Esta circunstancia de la continuidad de lluvias ha obligado, según García, a que muchos agricultores hayan decidido no sembrar el trigo y cuya esperanza está en que "haya flexibilidad para poder repetir la siembra de girasol". Sobre el cereal sembrado, señala que no ha tenido normalidad en su crecimiento y desarrollo, por lo que, a corto plazo, su saneamiento será difícil de conseguir y que el cultivo renueve raíces si no hay tregua climatológica. Muchos se han podrido".

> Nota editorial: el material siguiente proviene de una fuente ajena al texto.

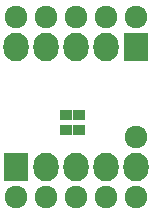
<source format=gbr>
G04 #@! TF.FileFunction,Soldermask,Bot*
%FSLAX46Y46*%
G04 Gerber Fmt 4.6, Leading zero omitted, Abs format (unit mm)*
G04 Created by KiCad (PCBNEW 4.0.2+dfsg1-stable) date Tue 16 May 2017 12:42:15 BST*
%MOMM*%
G01*
G04 APERTURE LIST*
%ADD10C,0.100000*%
%ADD11C,1.924000*%
%ADD12R,1.000000X0.900000*%
%ADD13R,2.127200X2.432000*%
%ADD14O,2.127200X2.432000*%
G04 APERTURE END LIST*
D10*
D11*
X200279000Y-111823500D03*
D12*
X195431500Y-111188500D03*
X194331500Y-111188500D03*
D11*
X190119000Y-116840000D03*
X192659000Y-116840000D03*
X195199000Y-116840000D03*
X197739000Y-116840000D03*
X200279000Y-116840000D03*
X200279000Y-101600000D03*
X197739000Y-101600000D03*
X195199000Y-101600000D03*
X192659000Y-101600000D03*
X190119000Y-101600000D03*
D13*
X190119000Y-114300000D03*
D14*
X192659000Y-114300000D03*
X195199000Y-114300000D03*
X197739000Y-114300000D03*
X200279000Y-114300000D03*
D13*
X200279000Y-104140000D03*
D14*
X197739000Y-104140000D03*
X195199000Y-104140000D03*
X192659000Y-104140000D03*
X190119000Y-104140000D03*
D12*
X195431500Y-109918500D03*
X194331500Y-109918500D03*
M02*

</source>
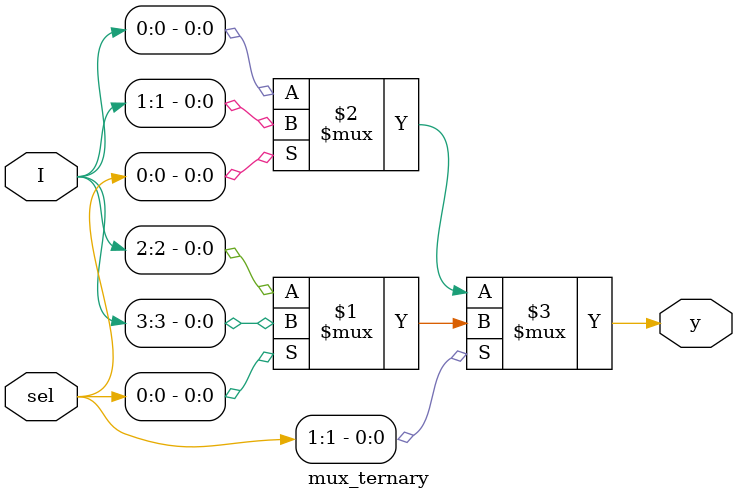
<source format=v>
`timescale 1ns / 1ps

//to implement 4:1 mux using ternary operator
module mux_ternary(
input [3:0]I,
input [1:0]sel,
output y
    );
    
assign y = (sel[1])?(sel[0]?I[3]:I[2]):(sel[0]?I[1]:I[0]);
endmodule

</source>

La otra cara de los temporales dejan un perfil positivo en la vega y terrazas de Carmona. Por un lado, apunta Ramón García, los pozos registran niveles considerables y en las cuencas altas los embalses recogen índices que no se dieron en el año anterior. Ambas circunstancias, afirma, hacen que "veamos con optimismo el devenir de las plantas de verano", al igual que la repercusión en el ámbito ganadero donde se dispondrá de una importante reserva de pastos. La situación general del campo carmonense en el actual momento climatológico es de normalidad en cuanto a la vega se refiere, dada su singularidad de capas freáticas y los drenajes hacia los arroyos y al río. No obstante, la incidencia pluviométrica constante hace que los arroyos estén desbordados y las veredas intransitable, incluso para los tractores, al igual que en zonas de olivar muchos caminos están afectados de manera importante. Por ello, apunta, que pasados los temporales, la prioridad debe ser el arreglo de caminos agrícolas y los que dan acceso a fincas y viviendas del término municipal.